(Extract provided Opens)

CHEW rather DRINK your food, for BEST WEIGHT LOSS results
Once on a full unrestricted diet, your goal is to work in partnership with the gastric band to limit your calorie intake and feel satisfied for longer. This will be easy for you to achieve by following the first key principle, chew your food do not drink them.
The more solid in texture the food is on your plate that requires chewing to convert it into a paste, fewer calories will be consumed and it will help place pressure on the signal points with the gastric band to trick your brain and feel satisfied for longer after a smaller amount of food.
Are you wondering what I mean by this? Let’s compare eating your fruit to drinking the juice.
I glass of fruit juice would contain the calories of four whole oranges. The gastric band will allow you to drink these calories reasonably easily in a very short space of time. However to sit and plough through and chew up to 4 whole oranges, I know you would give up, it just takes too long to achieve. Liquid calories such as juice, soups, mashed vegetables and casseroles should be kept to a minimum for maximum weight loss results.
The discussion needs to be taken one step further. To enable you to consume as many dry and solid textured meals as possible successfully with the gastric band, often you need to modify your food preparation slightly to make the meal more gastric band friendly.
There are many foods we could use as an example, however lets use a few protein rich foods, such as a hardboiled egg, left over dry chicken and fish which can create havoc with the gastric band. Slightly better alternatives would include scrambled egg or a frittata, tinned chicken and tinned fish.

(Extract provided Closes)
(Information shown Opens)

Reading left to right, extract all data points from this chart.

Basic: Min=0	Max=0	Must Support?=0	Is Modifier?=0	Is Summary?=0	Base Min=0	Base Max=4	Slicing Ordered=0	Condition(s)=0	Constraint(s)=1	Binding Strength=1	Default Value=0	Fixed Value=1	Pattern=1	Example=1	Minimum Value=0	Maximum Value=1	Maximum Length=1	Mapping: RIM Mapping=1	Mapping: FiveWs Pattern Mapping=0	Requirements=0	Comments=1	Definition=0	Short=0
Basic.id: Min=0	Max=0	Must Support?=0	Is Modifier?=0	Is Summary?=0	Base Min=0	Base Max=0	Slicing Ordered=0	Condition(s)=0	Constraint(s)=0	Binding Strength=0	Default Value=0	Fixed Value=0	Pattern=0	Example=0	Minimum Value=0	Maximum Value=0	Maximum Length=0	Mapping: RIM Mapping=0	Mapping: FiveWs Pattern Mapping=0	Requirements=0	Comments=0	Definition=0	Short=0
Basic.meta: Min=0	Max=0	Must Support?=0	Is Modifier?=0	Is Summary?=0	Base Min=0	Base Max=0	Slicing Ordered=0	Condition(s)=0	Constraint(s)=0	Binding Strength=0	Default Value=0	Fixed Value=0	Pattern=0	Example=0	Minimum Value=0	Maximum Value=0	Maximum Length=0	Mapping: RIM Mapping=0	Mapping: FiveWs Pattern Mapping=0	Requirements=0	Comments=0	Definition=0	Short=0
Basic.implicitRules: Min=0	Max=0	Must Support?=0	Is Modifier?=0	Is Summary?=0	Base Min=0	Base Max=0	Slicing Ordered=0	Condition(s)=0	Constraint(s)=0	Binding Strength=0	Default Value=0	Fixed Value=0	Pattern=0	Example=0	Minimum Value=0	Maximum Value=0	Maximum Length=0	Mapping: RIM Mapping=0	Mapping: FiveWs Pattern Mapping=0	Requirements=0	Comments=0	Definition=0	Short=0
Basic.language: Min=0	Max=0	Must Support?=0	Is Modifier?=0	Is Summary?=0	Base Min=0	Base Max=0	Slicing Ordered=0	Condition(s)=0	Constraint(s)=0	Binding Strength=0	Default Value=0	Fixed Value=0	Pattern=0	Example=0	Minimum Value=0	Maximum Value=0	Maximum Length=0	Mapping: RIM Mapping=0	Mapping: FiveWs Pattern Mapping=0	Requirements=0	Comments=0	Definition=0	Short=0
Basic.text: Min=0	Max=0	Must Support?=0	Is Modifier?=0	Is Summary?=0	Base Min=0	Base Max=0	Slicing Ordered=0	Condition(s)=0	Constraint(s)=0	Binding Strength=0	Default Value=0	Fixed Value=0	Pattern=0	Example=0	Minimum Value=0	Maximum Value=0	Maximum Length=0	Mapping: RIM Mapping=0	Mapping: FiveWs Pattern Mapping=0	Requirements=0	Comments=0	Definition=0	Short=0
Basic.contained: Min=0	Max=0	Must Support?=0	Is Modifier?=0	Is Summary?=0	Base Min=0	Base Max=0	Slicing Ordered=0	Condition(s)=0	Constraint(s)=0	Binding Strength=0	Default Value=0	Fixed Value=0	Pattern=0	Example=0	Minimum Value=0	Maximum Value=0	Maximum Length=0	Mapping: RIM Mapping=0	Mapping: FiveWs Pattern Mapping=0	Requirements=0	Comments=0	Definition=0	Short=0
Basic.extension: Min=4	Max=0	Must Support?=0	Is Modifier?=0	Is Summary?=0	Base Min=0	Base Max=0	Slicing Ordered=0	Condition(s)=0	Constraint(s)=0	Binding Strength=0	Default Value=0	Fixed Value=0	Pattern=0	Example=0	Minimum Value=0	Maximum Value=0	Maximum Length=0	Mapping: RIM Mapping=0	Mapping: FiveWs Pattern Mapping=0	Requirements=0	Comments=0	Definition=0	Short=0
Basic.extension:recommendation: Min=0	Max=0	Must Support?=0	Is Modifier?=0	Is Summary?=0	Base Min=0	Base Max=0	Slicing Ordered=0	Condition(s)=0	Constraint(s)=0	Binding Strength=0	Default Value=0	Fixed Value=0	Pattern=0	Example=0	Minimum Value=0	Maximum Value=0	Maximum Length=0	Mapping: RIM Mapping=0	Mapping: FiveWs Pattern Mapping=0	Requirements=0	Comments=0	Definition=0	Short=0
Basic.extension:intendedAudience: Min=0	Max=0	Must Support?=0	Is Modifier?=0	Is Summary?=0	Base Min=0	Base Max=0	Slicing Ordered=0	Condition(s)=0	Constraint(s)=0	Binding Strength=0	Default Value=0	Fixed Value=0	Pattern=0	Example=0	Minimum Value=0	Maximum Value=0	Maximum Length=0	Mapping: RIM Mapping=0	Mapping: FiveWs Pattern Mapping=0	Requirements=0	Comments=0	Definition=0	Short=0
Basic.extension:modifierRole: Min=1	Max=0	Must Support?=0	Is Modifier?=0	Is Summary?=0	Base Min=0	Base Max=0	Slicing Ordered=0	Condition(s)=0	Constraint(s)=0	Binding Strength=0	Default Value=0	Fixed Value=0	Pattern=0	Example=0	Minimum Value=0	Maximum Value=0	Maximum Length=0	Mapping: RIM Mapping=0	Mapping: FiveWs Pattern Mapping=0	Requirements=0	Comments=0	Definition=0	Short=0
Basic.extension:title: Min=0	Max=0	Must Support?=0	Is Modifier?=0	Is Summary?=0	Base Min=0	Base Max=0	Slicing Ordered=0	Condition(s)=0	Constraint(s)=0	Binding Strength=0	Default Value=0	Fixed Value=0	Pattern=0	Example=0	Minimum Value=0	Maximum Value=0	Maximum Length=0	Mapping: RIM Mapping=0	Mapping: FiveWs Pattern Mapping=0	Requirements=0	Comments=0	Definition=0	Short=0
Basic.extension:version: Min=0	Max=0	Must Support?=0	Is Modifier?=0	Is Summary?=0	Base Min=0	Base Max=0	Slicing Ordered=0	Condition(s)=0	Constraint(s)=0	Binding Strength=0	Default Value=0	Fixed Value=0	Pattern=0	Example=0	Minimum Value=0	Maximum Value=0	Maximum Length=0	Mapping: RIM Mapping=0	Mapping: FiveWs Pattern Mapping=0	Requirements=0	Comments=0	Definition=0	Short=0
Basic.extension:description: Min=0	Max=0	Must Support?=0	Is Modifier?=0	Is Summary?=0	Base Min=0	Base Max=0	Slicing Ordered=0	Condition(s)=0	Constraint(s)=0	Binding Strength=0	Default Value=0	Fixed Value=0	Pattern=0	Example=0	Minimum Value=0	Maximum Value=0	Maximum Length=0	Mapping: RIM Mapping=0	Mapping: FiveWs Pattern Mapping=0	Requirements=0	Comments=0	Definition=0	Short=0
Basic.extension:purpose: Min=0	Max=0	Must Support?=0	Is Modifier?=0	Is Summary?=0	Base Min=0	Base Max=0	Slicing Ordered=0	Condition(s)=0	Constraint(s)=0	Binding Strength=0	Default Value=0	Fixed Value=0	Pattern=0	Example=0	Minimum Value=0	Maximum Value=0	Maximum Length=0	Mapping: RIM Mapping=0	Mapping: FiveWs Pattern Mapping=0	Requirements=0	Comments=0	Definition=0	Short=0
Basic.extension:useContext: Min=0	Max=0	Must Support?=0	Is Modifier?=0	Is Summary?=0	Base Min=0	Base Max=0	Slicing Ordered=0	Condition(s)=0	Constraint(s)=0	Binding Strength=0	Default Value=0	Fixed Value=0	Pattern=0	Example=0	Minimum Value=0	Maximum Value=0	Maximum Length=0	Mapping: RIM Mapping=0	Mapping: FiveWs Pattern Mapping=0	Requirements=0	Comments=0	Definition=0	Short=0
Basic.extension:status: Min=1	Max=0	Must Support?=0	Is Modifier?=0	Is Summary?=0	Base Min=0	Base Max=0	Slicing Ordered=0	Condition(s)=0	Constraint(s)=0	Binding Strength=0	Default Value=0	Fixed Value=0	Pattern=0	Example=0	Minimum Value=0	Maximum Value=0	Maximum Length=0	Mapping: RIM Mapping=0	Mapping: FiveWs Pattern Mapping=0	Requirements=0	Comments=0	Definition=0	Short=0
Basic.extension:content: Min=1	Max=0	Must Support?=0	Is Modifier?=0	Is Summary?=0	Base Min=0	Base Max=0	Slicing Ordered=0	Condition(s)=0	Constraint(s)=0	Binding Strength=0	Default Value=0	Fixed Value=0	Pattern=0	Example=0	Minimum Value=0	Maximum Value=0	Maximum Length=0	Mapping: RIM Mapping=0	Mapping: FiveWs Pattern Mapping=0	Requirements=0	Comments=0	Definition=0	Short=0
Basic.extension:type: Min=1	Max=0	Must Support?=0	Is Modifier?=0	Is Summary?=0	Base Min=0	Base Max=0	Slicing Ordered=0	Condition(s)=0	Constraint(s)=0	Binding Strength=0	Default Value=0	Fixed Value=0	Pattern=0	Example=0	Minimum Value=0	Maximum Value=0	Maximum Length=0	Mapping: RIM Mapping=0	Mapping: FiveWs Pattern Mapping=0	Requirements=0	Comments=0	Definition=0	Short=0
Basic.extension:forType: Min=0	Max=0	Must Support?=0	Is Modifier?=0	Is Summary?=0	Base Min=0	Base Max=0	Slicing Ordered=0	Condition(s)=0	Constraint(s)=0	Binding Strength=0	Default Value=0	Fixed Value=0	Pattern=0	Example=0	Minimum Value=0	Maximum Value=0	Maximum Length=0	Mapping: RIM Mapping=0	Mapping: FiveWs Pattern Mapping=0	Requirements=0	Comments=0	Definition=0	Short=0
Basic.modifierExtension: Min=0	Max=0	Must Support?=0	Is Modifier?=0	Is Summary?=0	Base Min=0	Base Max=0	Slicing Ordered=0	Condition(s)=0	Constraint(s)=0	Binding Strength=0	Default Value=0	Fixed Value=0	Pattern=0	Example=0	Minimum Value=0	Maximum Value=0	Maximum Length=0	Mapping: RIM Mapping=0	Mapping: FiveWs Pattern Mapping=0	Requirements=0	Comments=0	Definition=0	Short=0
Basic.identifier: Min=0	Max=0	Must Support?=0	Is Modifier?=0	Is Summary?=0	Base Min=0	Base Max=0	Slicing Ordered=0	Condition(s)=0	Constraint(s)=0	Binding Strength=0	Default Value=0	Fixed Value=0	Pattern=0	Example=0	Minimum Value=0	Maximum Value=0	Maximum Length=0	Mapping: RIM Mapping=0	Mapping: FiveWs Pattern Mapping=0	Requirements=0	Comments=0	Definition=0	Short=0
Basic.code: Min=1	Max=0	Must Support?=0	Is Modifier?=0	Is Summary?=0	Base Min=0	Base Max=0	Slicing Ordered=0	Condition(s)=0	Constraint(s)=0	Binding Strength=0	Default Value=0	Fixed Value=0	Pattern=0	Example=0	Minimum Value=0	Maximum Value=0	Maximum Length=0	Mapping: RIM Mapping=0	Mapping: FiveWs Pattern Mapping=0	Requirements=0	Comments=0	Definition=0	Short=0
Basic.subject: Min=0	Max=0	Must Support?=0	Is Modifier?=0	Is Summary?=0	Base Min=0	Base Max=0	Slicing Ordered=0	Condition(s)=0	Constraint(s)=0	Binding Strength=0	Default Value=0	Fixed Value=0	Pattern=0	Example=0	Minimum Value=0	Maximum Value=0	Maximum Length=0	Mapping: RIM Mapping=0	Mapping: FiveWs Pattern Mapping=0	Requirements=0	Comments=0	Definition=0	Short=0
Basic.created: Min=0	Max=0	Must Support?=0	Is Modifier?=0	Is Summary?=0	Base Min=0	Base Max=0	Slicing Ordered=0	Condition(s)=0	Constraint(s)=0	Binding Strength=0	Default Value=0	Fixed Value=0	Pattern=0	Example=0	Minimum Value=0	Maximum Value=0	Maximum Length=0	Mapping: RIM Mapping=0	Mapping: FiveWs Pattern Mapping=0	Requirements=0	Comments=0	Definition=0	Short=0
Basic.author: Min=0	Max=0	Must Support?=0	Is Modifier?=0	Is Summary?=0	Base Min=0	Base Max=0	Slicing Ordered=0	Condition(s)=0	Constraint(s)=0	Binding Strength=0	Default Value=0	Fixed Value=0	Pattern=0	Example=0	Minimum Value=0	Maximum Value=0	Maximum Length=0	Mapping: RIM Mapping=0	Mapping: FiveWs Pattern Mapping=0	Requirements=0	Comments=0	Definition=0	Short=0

(Information shown Closes)

» **Work instruction**: Copy out the article above on chewing rather than drinking food with a gastric band, word for word and in full.

» **Result of the task**:
CHEW rather DRINK your food, for BEST WEIGHT LOSS results
Once on a full unrestricted diet, your goal is to work in partnership with the gastric band to limit your calorie intake and feel satisfied for longer. This will be easy for you to achieve by following the first key principle, chew your food do not drink them.
The more solid in texture the food is on your plate that requires chewing to convert it into a paste, fewer calories will be consumed and it will help place pressure on the signal points with the gastric band to trick your brain and feel satisfied for longer after a smaller amount of food.
Are you wondering what I mean by this? Let’s compare eating your fruit to drinking the juice.
I glass of fruit juice would contain the calories of four whole oranges. The gastric band will allow you to drink these calories reasonably easily in a very short space of time. However to sit and plough through and chew up to 4 whole oranges, I know you would give up, it just takes too long to achieve. Liquid calories such as juice, soups, mashed vegetables and casseroles should be kept to a minimum for maximum weight loss results.
The discussion needs to be taken one step further. To enable you to consume as many dry and solid textured meals as possible successfully with the gastric band, often you need to modify your food preparation slightly to make the meal more gastric band friendly.
There are many foods we could use as an example, however lets use a few protein rich foods, such as a hardboiled egg, left over dry chicken and fish which can create havoc with the gastric band. Slightly better alternatives would include scrambled egg or a frittata, tinned chicken and tinned fish.